General Assembly needs to be in Arizona in 2012.
The answer to change is not the boycott of an entire state to the tune of $615,000 - how much it'll cost to cancel contracts and move GA somewhere else.
Boycotts do work when they're targeted and used correctly. To try to do that to an entire state won't do much good. In the civil rights movement in the 60's certain companies were boycotted but not the political system that allowed oppression of blacks to continue. The system must always be changed from within, and that's why we need to be there.
As Cody Jefferson puts it:
"Besides the blog comments proving Sarah Palin and the anti-elitists right–"the only business in [Arizona] is brewing meth and building Taco Bell McMansion kits (to brew meth in)"–I'm especially troubled by the calls to boycott the state. From the New York Times to Raúl Grijalva, a Democratic congressman from Tucson, it seems that every liberal with a slight platform (and Shakira) is asking Americans to stop buying Arizonan goods, and to not travel there. The assumption is that what worked for MLK Day will work now.
But a boycott is exactly the opposite of what Arizona needs, at least in the long-term.

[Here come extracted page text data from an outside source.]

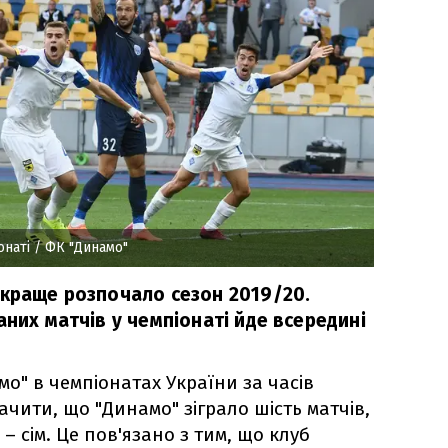
онаті
/ ФК "Динамо"
йкраще розпочало сезон 2019/20.
аних матчів у чемпіонаті йде всередині
о" в чемпіонатах України за часів
ачити, що "Динамо" зіграло шість матчів,
– сім. Це пов'язано з тим, що клуб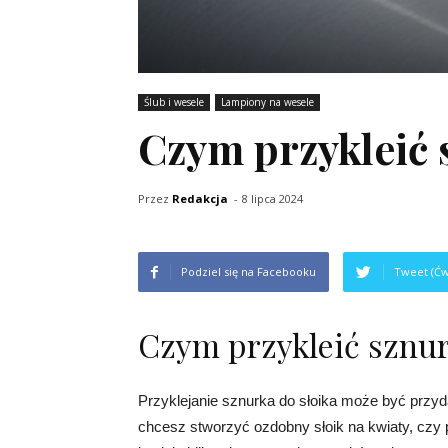
Ślub i wesele
Lampiony na wesele
Czym przykleić 
Przez
Redakcja
-
8 lipca 2024
Podziel się na Facebooku
Tweet (Ćw
Czym przykleić sznur
Przyklejanie sznurka do słoika może być przyd
chcesz stworzyć ozdobny słoik na kwiaty, czy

I've tried hard, to no avail, to think of any time in which calling a destitute population stupid and making it even poorer has effectively engendered in its people new ways of thinking. Indeed, a boycott might force Arizona legislators to overturn their new law–which 70 percent of voters supported, by the way–but I think it's likelier to just frustrate and further impoverish a whole lot of people who are already frustrated, broke, mad, jealous and increasingly worried that the East Coast is out to tell them how to live their lives. I'm not saying I have the key to unlock the Arizona of my dreams, but I can't believe the answer is calling its citizens unwashed meth-heads, canceling your reservations at its resorts (which employ illegal immigrants), or sapping even more money from its public schools (which educate illegal immigrants)."
Jesus didn't take his group of followers and attempt to start a utopia in the desert, using his healing powers on chosen few. Nor did he set up shop in his home town as a biblical doctor and profit off his clients. And he didn't go to the top of the power structure and attempt reform. He went to where the power should be: the people. And he told them they had all that they needed to be as miraculous as God intended.
Don't look at the above for its literal meaning; you'll be missing the point. We need to be in Arizona and help the people there. When something this atrocious gets passed it isn't the will of the people. They need allies there, our churches there need the support and visibility that GA can bring. We can't break off from the real world and expect it to fix itself. It gives Unitarian Universalists a noble goal: get the law off the books before 2012. Boycotting Arizona ensures that our tradition by and large ignores it and keep the status quo of leaving the problem to the congregations there.
I've always been troubled by Unitarian Universalists' habit of boycotting or creating a walled garden in our tradition as a response to injustice. Oh, you become vegan, and you stop watching television and you send one letter about Stupak and you listen to NPR and you drink fair trade coffee and you, you, you become something so far removed from reality that it's far too easy for Garrison Kieller to use you as a punchline. And then you wonder why our religion is in decline and viewed as fairly bizarre to the average person. We put ourselves out of touch by our own virtue.
It is time for a change in social action tactics. If it is not a change from within, it won't work. We need to change our ways, from within, to participate and help those needing change. We need to stop thinking that our unilateral actions - even if we do it as an entire tradition does much good without allies from within the system to change.
I am enamored with the standing on the side of love campaign. Real love means being with someone even when they're wrong. Not enabling, mind you, but really loving them. Gandhi and MLK were effective because they loved their oppressors. They understood them as people part of the same world as them. Boycotting Arizona puts us in the same trap as the legislators who passed this bill: believing that there are some people who have no inherent worth and dignity. They think it's immigrants. We think it's them.